### Dataset records
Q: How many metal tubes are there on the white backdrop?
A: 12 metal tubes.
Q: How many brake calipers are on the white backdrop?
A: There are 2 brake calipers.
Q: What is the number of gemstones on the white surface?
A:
* * *
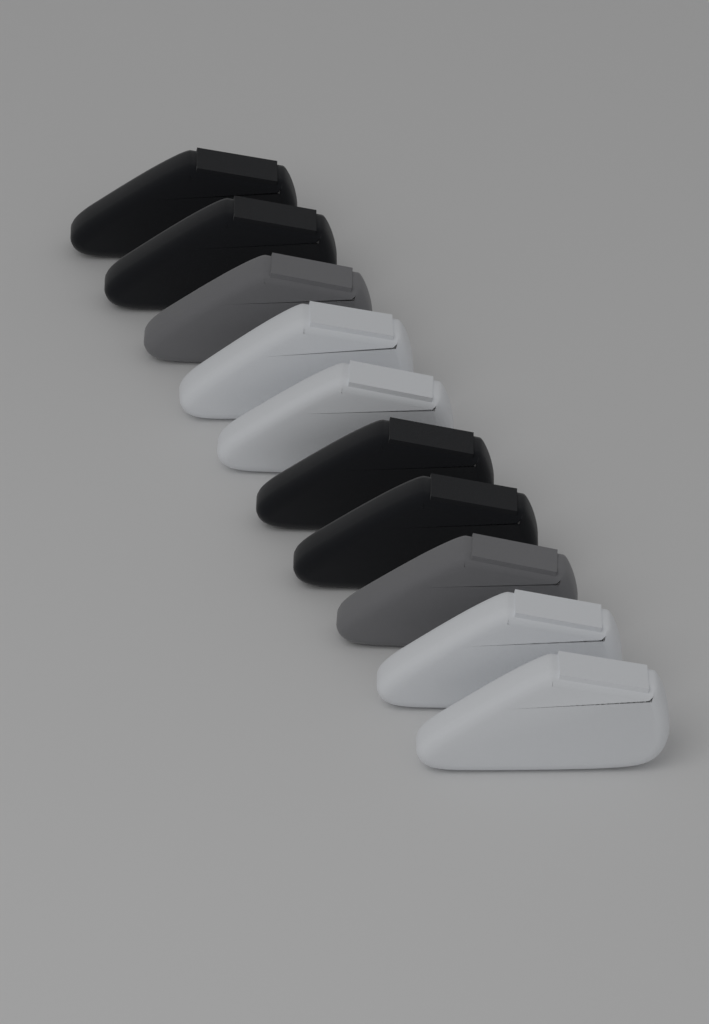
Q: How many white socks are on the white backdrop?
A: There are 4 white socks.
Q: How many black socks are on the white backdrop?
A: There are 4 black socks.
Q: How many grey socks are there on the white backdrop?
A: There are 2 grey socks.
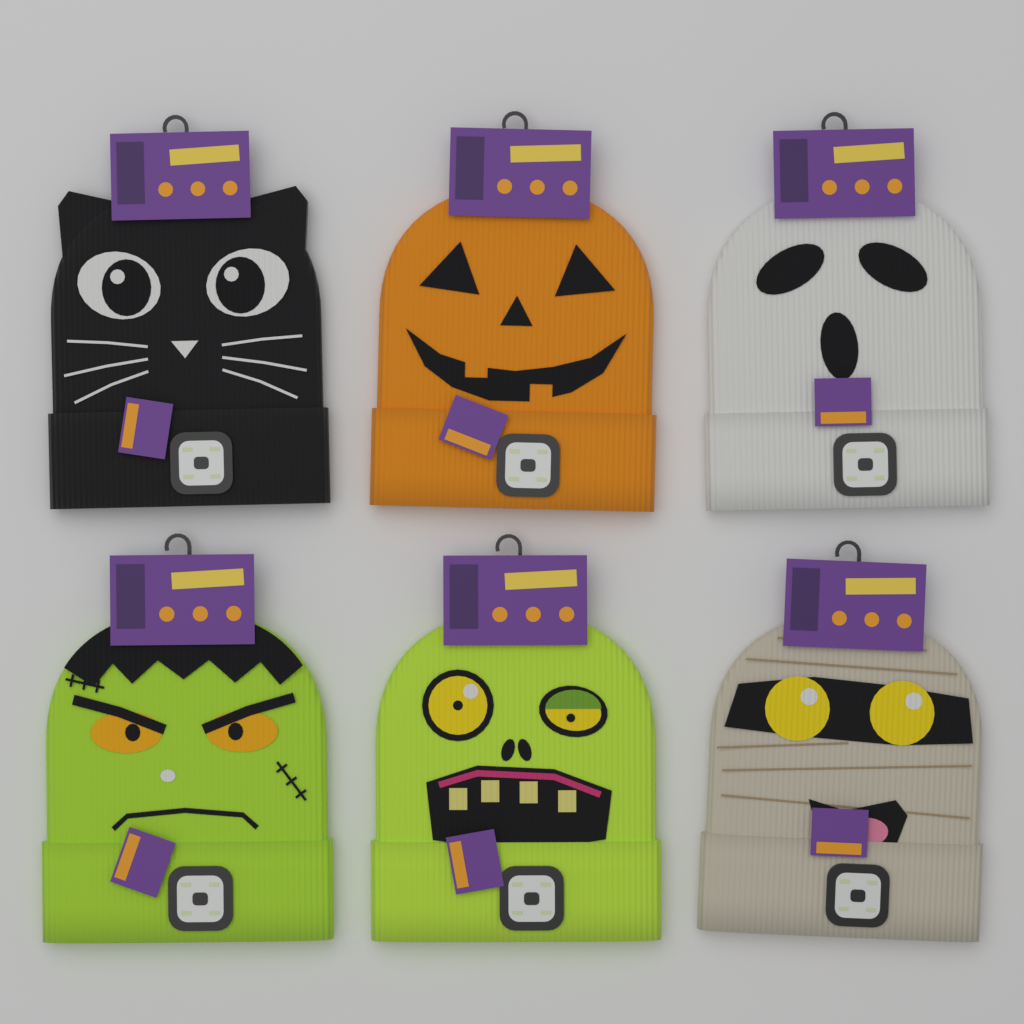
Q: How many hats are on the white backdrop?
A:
--
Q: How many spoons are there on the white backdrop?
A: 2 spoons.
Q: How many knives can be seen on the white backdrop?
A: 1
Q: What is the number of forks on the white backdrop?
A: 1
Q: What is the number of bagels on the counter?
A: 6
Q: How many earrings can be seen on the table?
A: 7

### Objective
Pull every line from the data above that contains the string "grey". Match case exactly.

### Exercise response
Q: How many grey socks are there on the white backdrop?
A: There are 2 grey socks.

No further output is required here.